● TASK TO COMPLETE:
From the line containing "background: #a3a3a3 ->" through the last line of the entries below, transcribe each line exactly, excluding any picture.
○ ○ ○ ○
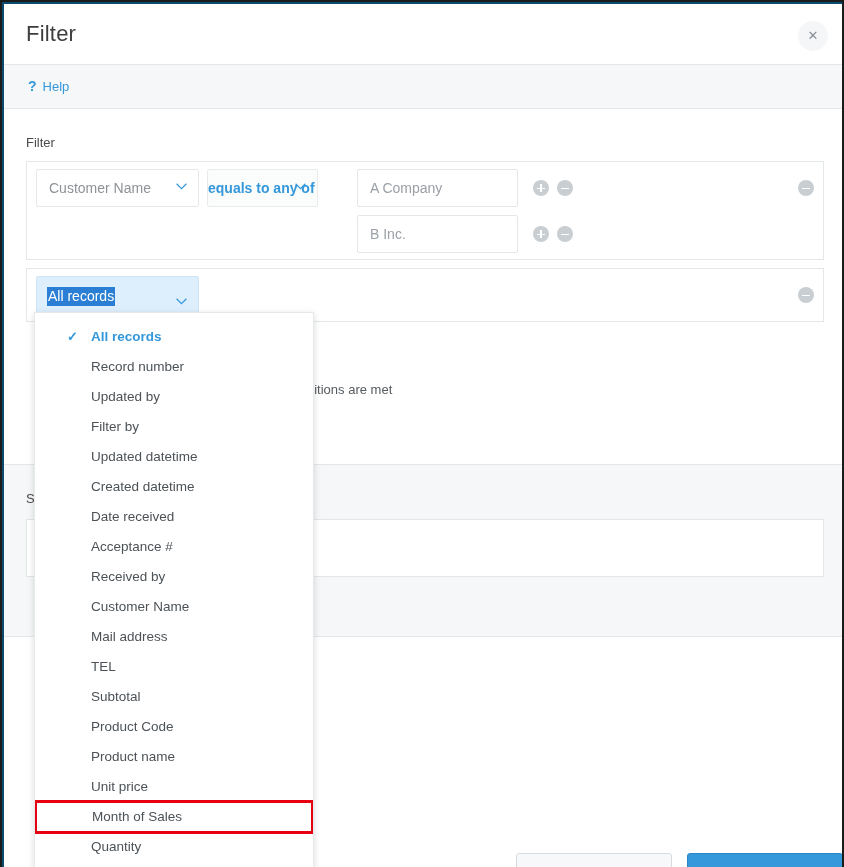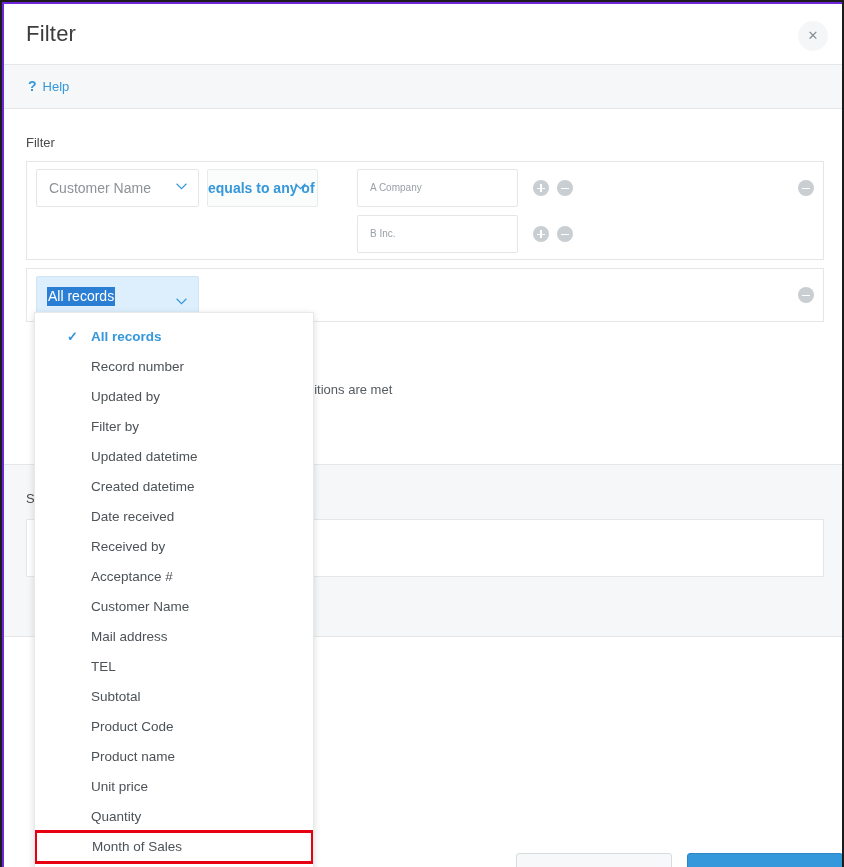"Filter" #viewport { background: #6d28d9 -> #0c4a6e }
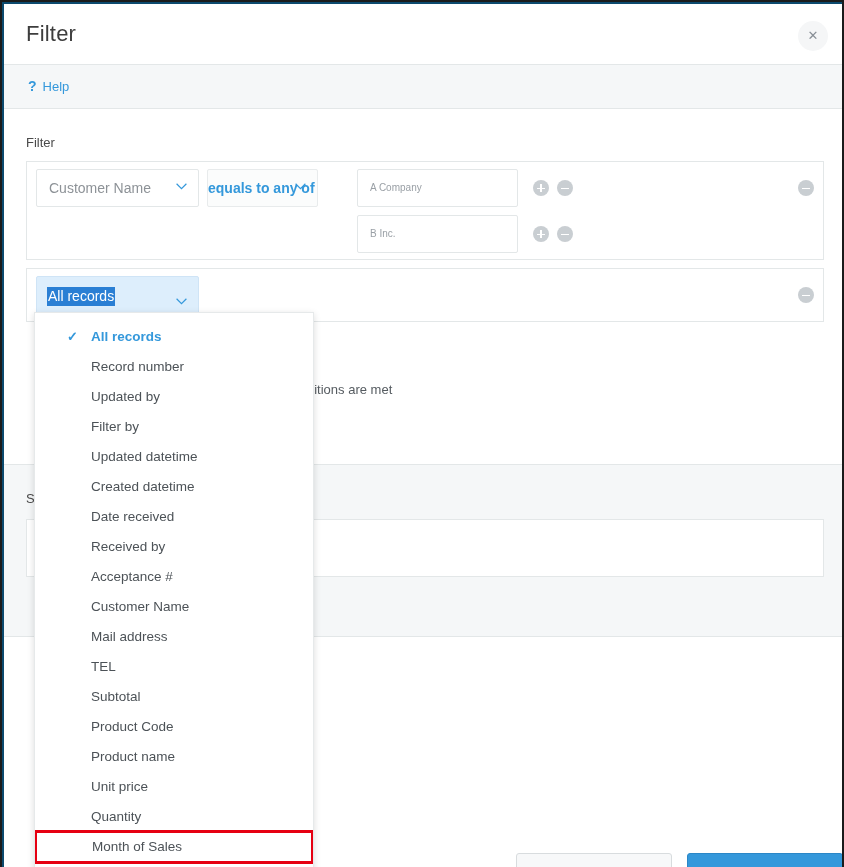"A Company" .txtinput .val { font-size: 10px -> 14px }
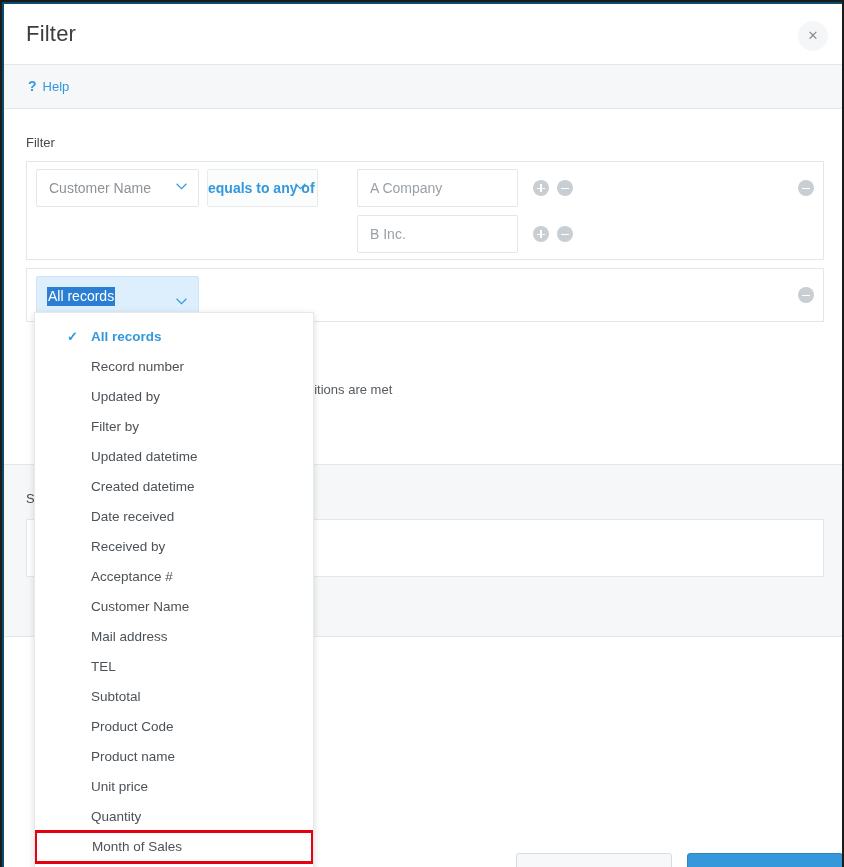"Received by" div.dd-item { order: before "Acceptance #" -> after "Acceptance #" }
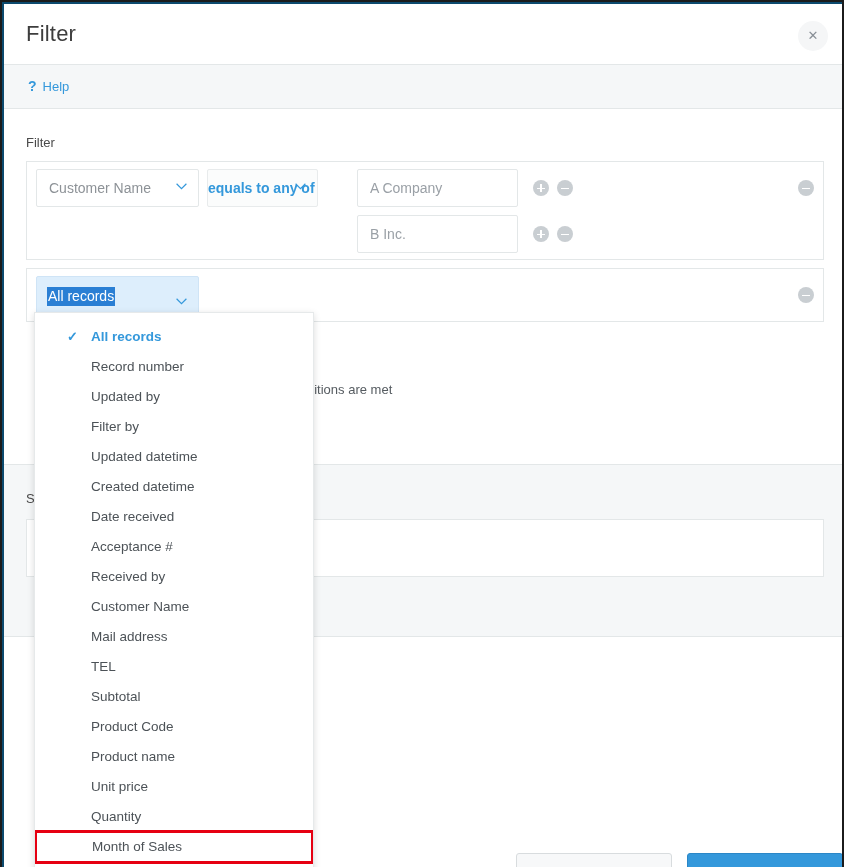"Quantity" div.dd-item { order: before "Month of Sales" -> after "Month of Sales" }
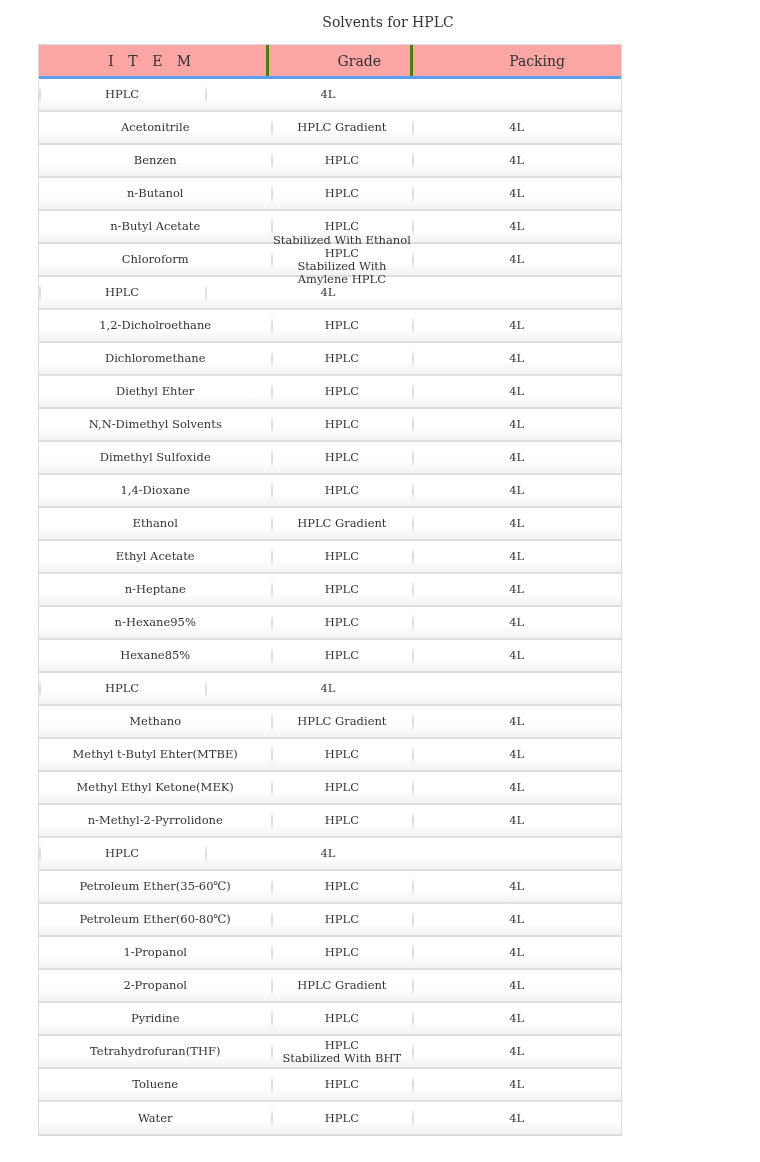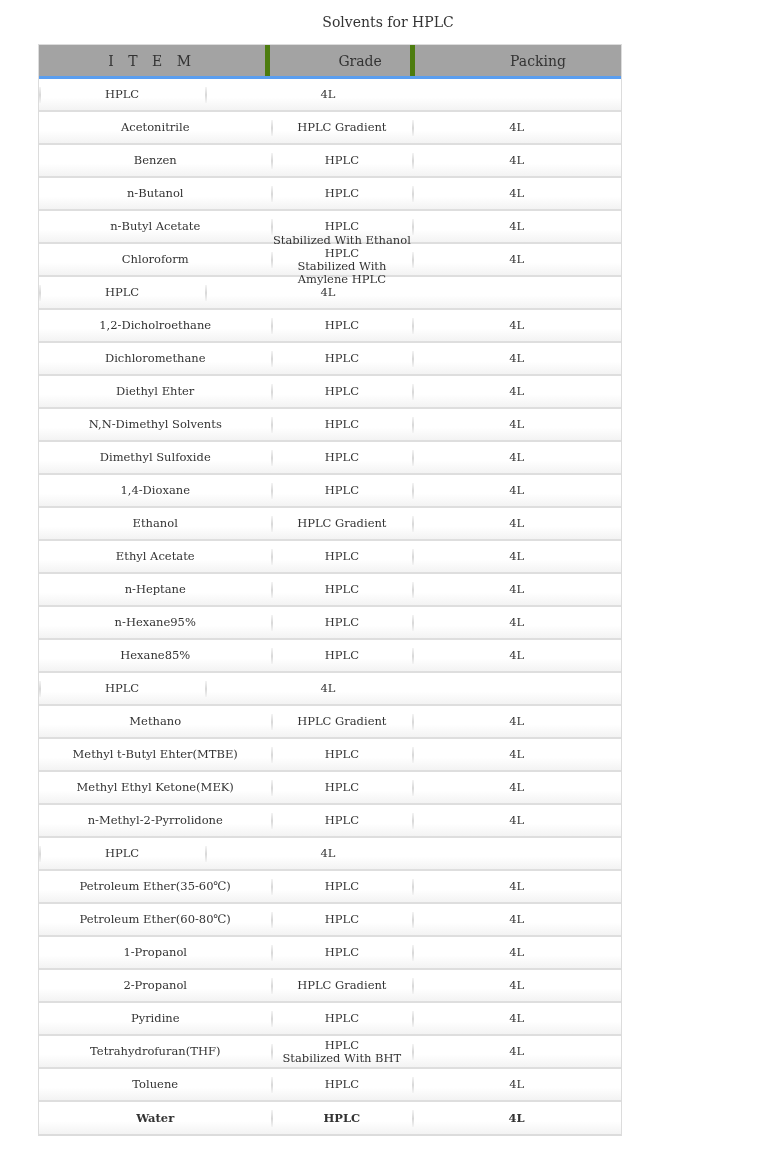"I T E M" .table { background: #a3a3a3 -> #fca5a5 }
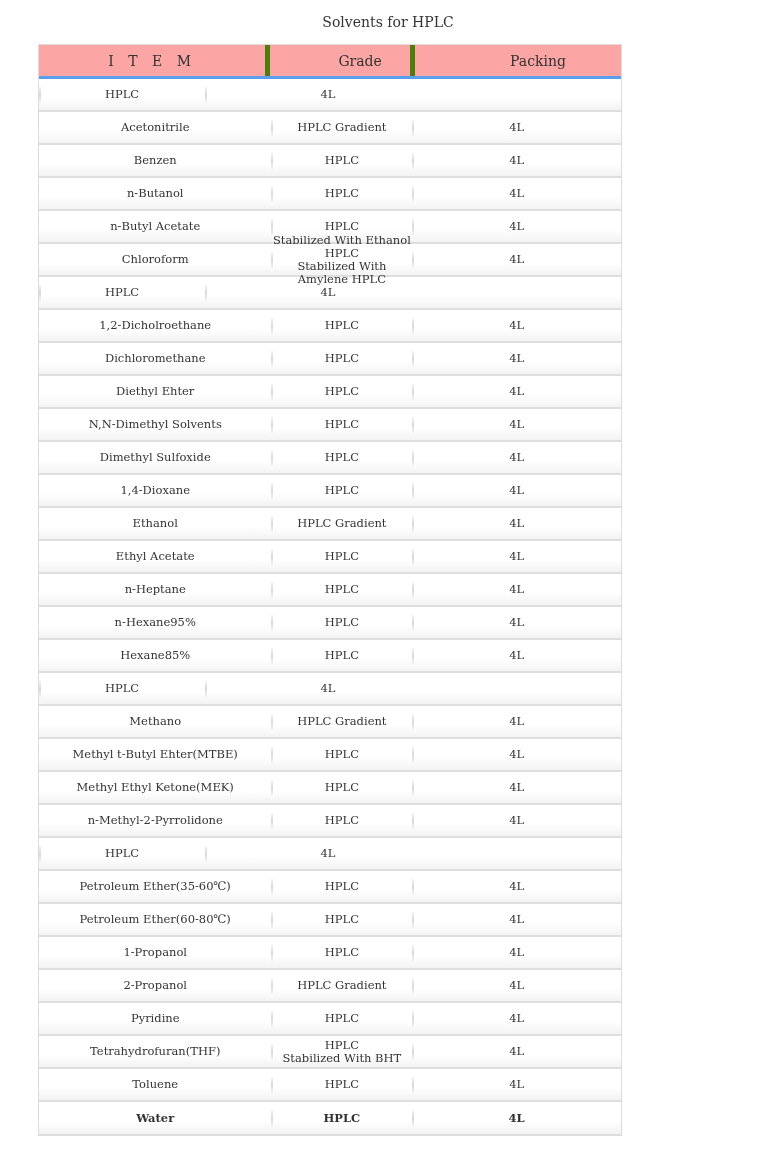"Grade" .th + .th { border-left: 5px solid #4d7c0f -> 3px solid #4d7c0f }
○ ○ ○ ○
● WRITTEN ANSWER:
"I T E M" .table { background: #a3a3a3 -> #fca5a5 }
"Grade" .th + .th { border-left: 5px solid #4d7c0f -> 3px solid #4d7c0f }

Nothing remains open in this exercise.